The U.S. Court of Appeals for the First Circuit has ruled that John Hancock Life Insurance Company did not breach its contract in a class action lawsuit in regard to how it handed unclaimed insurance policy proceeds.
The appeals court ruled that Richard Feingold’s class action lawsuit against John Hancock Life Insurance Company and John Hancock Life & Health Insurance Company was properly dismissed for failure to state a claim, according to the May 27 opinion.
Sandra Lynch, Bruce M. Selya and William J. Kayatta made the ruling, while Lynch authored the opinion.
Feingold sued the defendants for damages said to have arisen from Hancock’s adherence to contractual terms requiring that it be given notice of the death of its insureds before death benefits are paid out to beneficiaries, according to the opinion.
“Specifically, Hancock is said to have an obligation, stemming from a regulatory agreement between Hancock and several states, to discover such deaths and notify beneficiaries,” the opinion states. “The district court dismissed the complaint for failure to state a claim.”
On appeal, Feingold primarily argued the agreement Hancock entered with several state governments in June 2011 regarding its handling of unclaimed insurance policy proceeds imposed new obligations on Hancock as to beneficiaries of its insureds under state law.
The appeals court disagreed and affirmed the district court’s decision to dismiss the class action lawsuit.
Feingold filed the class action complaint on Jan. 30, 3013, alleging that Hancock owed Feingold damages based on its handling of unclaimed benefits under its life insurance policies.
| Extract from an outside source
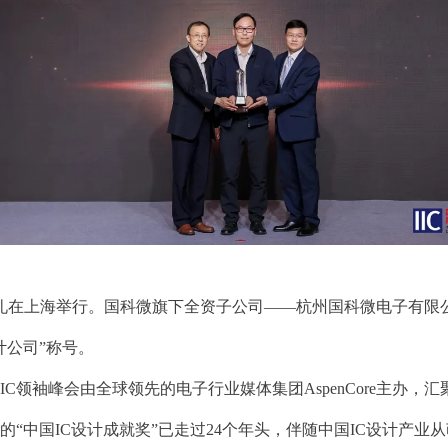
颁奖典礼在上海举行。国科微旗下全资子公司——杭州国科微电子有限
计公司”称号。
IC领袖峰会由全球领先的电子行业媒体集团AspenCore主办，
“中国IC设计成就奖”已走过24个年头，伴随中国IC设计产业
On Feb. 26, 2013, Hancock moved to dismiss the complaint and the district court held a hearing on July 25, 2013, and issued a memorandum and order granting Hancock’s motion to dismiss on Aug. 19, 2013.
The court applied both Massachusetts and Illinois law to Feingold’s claims because it concluded that the relevant laws of both states were the same and so it did not need to resolve the choice of law issue, according to the opinion.
“On appeal, Feingold challenges the district court’s refusal to consider the GRA in assessing the plausibility of his claims for unjust enrichment, conversion, and breach of fiduciary duty,” the opinion states. “He argues that Hancock breached the GRA and that this breach makes his common law claims plausible because he is a third-party beneficiary to the GRA.”
Feingold also argues, in the alternative, that Hancock’s breach of the Global Resolution Agreement supports his common law claims even if he is not a GRA third-party beneficiary, according to the opinion.
“These arguments fail because Feingold is not a third-party beneficiary to the GRA, and so Hancock owes Feingold no enforceable duties under that agreement,” the opinion states.
“At most, Feingold is an incidental, as opposed to direct, beneficiary of the GRA. This is particularly so given that the GRA is a contract with state governments.
“Hancock’s compliance with a different section of the Unclaimed Property Act based on an event unrelated to Mollie Feingold’s death does not state a plausible violation of Illinois law.”
U.S. Court of Appeals for the First Circuit case number: 13-2151 This ruling says an insurance company has no obligation to keep up with people who have died that are insured by them. It is up to the beneficiaries to make claims for benefits.